Adding the overclock into the testing puts more strain on the LS720 as it falls a few places and now lands in tenth overall. With that 62.7°C average, we are only two degrees out of the lead, but you can see others handle the added load better than DeepCool.
In this chart, we are looking to see what DeepCool left behind with the PWM fan curve, and we are happy to say that there is only half a degree left when adding more than 600 RPM to these fans. We would have expected more, but DeepCool found the tipping point and took the PWM curve to the extreme without needing all of the extra noise.
Noise Level Results
During the stock run of testing, we saw the fans spinning at 1330 RPM while the pump turned at 3103 RPM. The noise from the head unit is not noticeable, especially with the fans delivering 39 dB of noise already.
Once we added the overclock into0 the mix, the noise level jumped considerably. The fans are now rotating at 1508 RPM, and we saw the pump reporting 3154 RPM. Again, the pump is not a concern due to the fans delivering 49 dB into the room.
As our previous chart showed, there isn't a point in running the fans at full speed. However, we have to test it and see where they land. With our fans spinning at 2179 RPM, the noise level shoots way up and is at 62 dB now, which is quite loud, and something many will not enjoy having to deal with.
With similar results to what we saw from the last cooler coming through the lab, one might assume DeepCool is right up there with our recommendations, but other factors are at play. While we can appreciate how well the LS720 performed with our stock conditions, it lost a lot of ground once we added more heat.

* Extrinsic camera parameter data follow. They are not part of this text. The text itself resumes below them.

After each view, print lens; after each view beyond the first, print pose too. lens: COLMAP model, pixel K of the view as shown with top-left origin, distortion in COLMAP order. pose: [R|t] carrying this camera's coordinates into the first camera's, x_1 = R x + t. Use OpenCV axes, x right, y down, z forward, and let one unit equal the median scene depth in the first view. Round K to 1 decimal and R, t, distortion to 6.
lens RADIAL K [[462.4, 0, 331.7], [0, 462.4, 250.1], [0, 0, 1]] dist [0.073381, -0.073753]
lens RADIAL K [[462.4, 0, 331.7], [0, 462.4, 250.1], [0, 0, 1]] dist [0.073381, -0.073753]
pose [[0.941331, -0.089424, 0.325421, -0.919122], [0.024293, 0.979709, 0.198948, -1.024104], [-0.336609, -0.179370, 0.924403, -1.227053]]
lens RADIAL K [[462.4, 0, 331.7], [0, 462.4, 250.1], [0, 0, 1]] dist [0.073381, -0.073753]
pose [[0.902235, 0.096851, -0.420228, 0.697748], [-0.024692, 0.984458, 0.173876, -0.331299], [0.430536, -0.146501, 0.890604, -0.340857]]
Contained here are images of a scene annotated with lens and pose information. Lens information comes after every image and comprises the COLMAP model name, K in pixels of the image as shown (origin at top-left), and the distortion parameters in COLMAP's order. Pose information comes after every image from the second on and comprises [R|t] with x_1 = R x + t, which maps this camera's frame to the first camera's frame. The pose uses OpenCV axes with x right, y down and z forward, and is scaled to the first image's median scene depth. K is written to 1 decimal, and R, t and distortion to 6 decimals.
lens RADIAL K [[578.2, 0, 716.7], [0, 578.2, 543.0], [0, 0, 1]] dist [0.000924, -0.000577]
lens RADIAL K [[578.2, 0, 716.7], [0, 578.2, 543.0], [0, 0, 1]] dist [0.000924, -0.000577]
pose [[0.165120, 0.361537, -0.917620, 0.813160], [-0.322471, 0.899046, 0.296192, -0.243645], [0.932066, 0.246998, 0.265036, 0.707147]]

Considering the fan specifications shown on-site and on the box, the LS720 theoretically had everything it needed to be a real winner here, but the cooler does not scale as it should. The odd thing is that in all other respects, like the noise from the fans and the reported speeds, we expected DeepCools LS720 to do much better in all of the thermal charts. While it in no way is the worst option on the market, we feel it should have fallen higher in the listings.

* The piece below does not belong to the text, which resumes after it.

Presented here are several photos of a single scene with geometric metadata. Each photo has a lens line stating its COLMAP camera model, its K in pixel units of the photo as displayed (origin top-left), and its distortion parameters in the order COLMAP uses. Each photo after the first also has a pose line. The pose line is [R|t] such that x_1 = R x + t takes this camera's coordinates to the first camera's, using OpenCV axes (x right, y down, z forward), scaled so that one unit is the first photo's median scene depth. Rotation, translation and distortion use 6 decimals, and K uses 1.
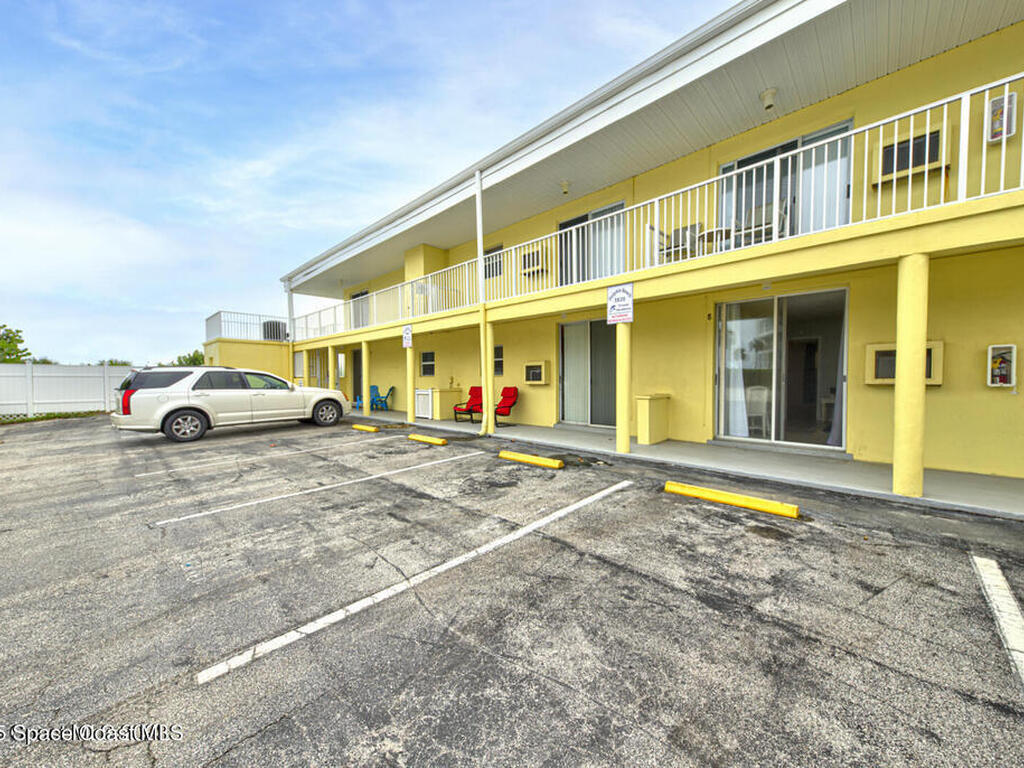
lens RADIAL K [[395.2, 0, 513.5], [0, 395.2, 388.2], [0, 0, 1]] dist [0.000407, -0.001683]
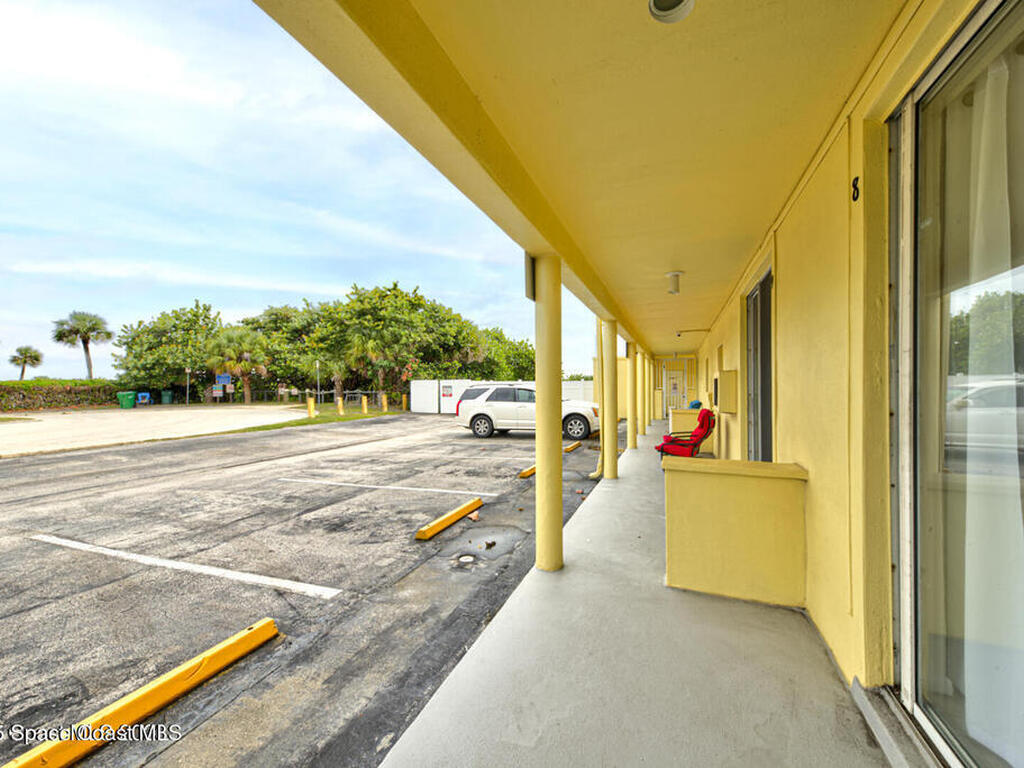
lens RADIAL K [[395.2, 0, 517.4], [0, 395.2, 386.8], [0, 0, 1]] dist [0.000407, -0.001683]
pose [[0.408815, 0.000530, -0.912617, 1.013862], [-0.024964, 0.999632, -0.010602, -0.070983], [0.912276, 0.027117, 0.408678, 1.095750]]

One thing that bothers us is that DeepCool made sure to mention that this cooler is quiet and is one of the furthest from that we have tested. In any scenario, there are many other examples of coolers with much less noise competing at this level of thermal performance. At stock, it is at a level where many can deal with it, but while still under PWM control, if you add a little more to the CPU, the system seems unable to handle the additional load, driving the noise up even more. For those of you crazy enough to run the fans at full speed, you may want to grab some earplugs, and this DeepCool AIO shoots way up into the annoying noise level.
We can appreciate the aesthetic, the customizable central portion of the head unit, and the condensed fan cabling, but it all seems like icing on a cake made of broccoli. In other words, while innovative and cleaning things up, they complicated the wiring and should have spent the time looking for more performance with less noise. To each their own, we guess, but for us, this is one cooler that, while worth the investment, could have been much better with a few slight tweaks.
Considering that the DeepCool LS720 is slightly more affordable than the MSI we just covered, one might think that gave DeepCool a leg up in our minds. In one aspect, it does, as we still were only a couple of degrees from the top of the chart under stock conditions. Still, with the new CPU algorithms boosting CPUs all of the time, it appears that a few other options will keep your CPU further from its throttle point, allowing the boost to run longer and higher.
At $139.99, we find the price fair, but you need to understand what you are getting into with the LS720 fully. As long as the noise is of no concern, by all means, try one out, but the way we see many saying they design their build with silence in mind, those in that group are going to want to keep looking.